Hal itu disampaikan-nya saat menjadi narasumber dalam acara bertajuk "Directorship Program: No Corruption and No Gratification Sebagai Wujud Nilai Amanah IPC", yang diselenggarakan oleh Indonesia Port Corporation (IPC) atau PT Pelabuhan Indonesia (Pelindo) II bertempat di salah satu hotel di Jakarta, Jumat.
Berdasarkan data tindak pidana korupsi yang ditangani KPK sejak 2004 sampai Desember 2020 tercatat total 1.071 perkara terdiri atas perilaku penyuapan sebanyak 704 perkara, Pengadaan Barang dan Jasa (PBJ) 224 perkara, penyalahgunaan anggaran 48 perkara, Tindak Pidana Pencucian Uang (TPPU) 36 perkara, perizinan 23 perkara, pemerasan 26 perkara, dan merintangi proses penindakan KPK 10 perkara.
Aminudin mengatakan sesuai Pasal 12B ayat 1 Undang-Undang (UU) Nomor 31 Tahun 1999 sebagaimana telah diubah dengan UU Nomor 20 Tahun 2001, setiap gratifikasi kepada pegawai negeri atau penyelenggara negara dianggap pemberian suap apabila berhubungan dengan jabatan dan yang berlawanan dengan kewajiban atau tugas mereka.
Baca juga: Dua eks staf Menteri Kelautan didakwa bantu Edhy Prabowo terima suap
Baca juga: KPK menduga Anggota DPRD Jabar Ade Barkah terima suap Rp750 juta
Sementara, kata dia, pada Pasal 12B ayat 2 pidana bagi pegawai negeri atau penyelenggara negara yang menerima suap adalah pidana penjara seumur hidup atau pidana penjara paling singkat 4 tahun dan paling lama 20 tahun dan pidana denda paling sedikit Rp200 juta dan paling banyak Rp1 miliar.
"Suap merupakan tindak pidana bagi pemberi maupun penerima tetapi sanksi hukum tidak berlaku jika penerima melaporkan kepada KPK," ujar Aminudin.
Ia juga mengingatkan terkait pertanggungjawaban pidana korupsi oleh korporasi atau pelaku usaha, sejak lebih lebih empat tahun lalu sudah terbit Peraturan Mahkamah Agung Republik Indonesia Nomor 13 Tahun 2016 mengenai Tata Cara Penanganan Perkara Tindak Pidana oleh Korporasi.
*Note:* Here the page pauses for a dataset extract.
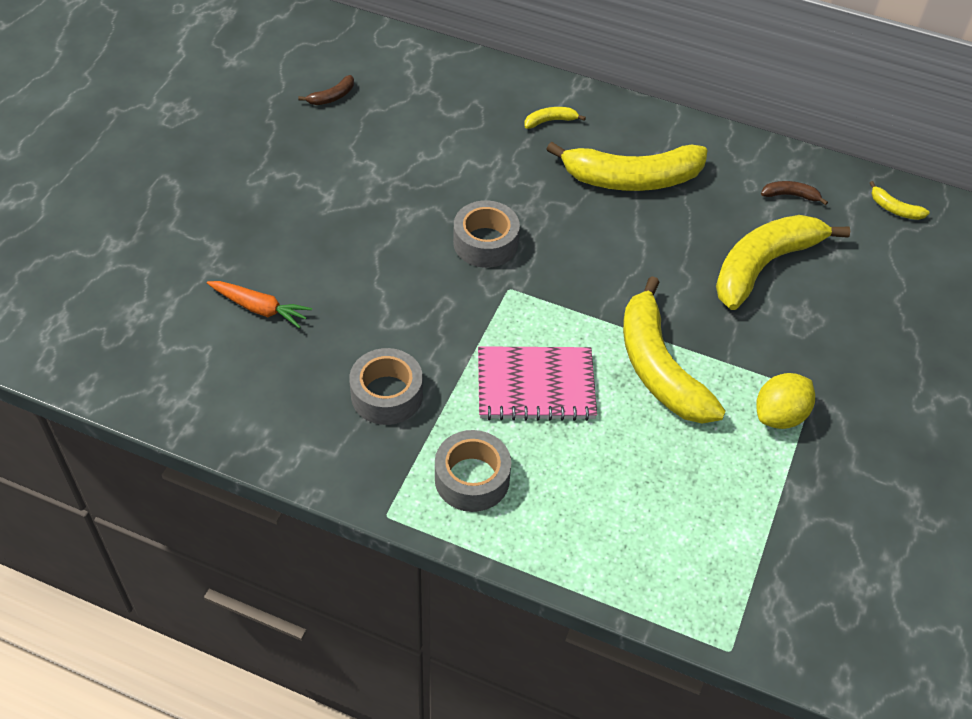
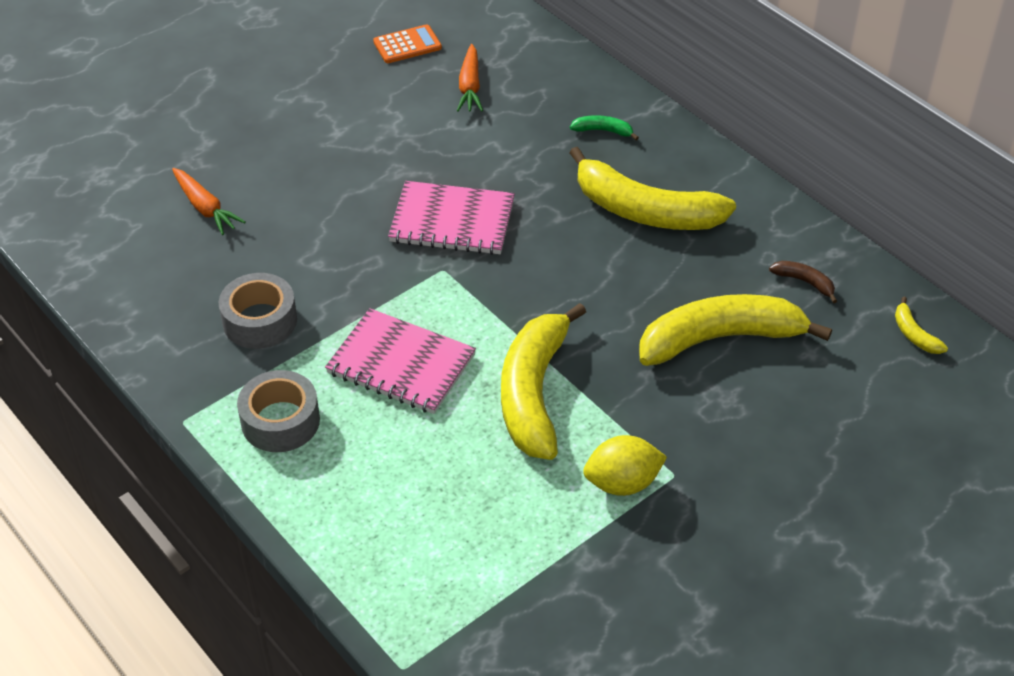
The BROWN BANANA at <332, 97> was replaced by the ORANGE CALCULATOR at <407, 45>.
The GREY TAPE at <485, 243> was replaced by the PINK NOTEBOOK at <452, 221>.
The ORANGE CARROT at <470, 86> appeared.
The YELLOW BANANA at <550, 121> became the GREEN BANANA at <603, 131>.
Oleh karena itu, ucap dia, KPK mendorong pelaku usaha mengikuti sertifikasi Ahli Pembangun Integritas (API) yang diadakan oleh KPK serta mengaplikasikan sistem manajemen antisuap di internal perusahaan dengan menggunakan prinsip ISO 37001 atau mengikuti pedoman KPK dalam Panduan Pencegahan Korupsi (CEK) untuk dunia usaha.
Sementara saat membuka acara, Direktur Utama Indonesia Port Corporation (IPC) atau PT Pelabuhan Indonesia (Pelindo) II Arif Suhartono menegaskan pihaknya selalu berusaha agar dalam pelaksanaan tugas sehari-hari tak ada aturan yang ditabrak.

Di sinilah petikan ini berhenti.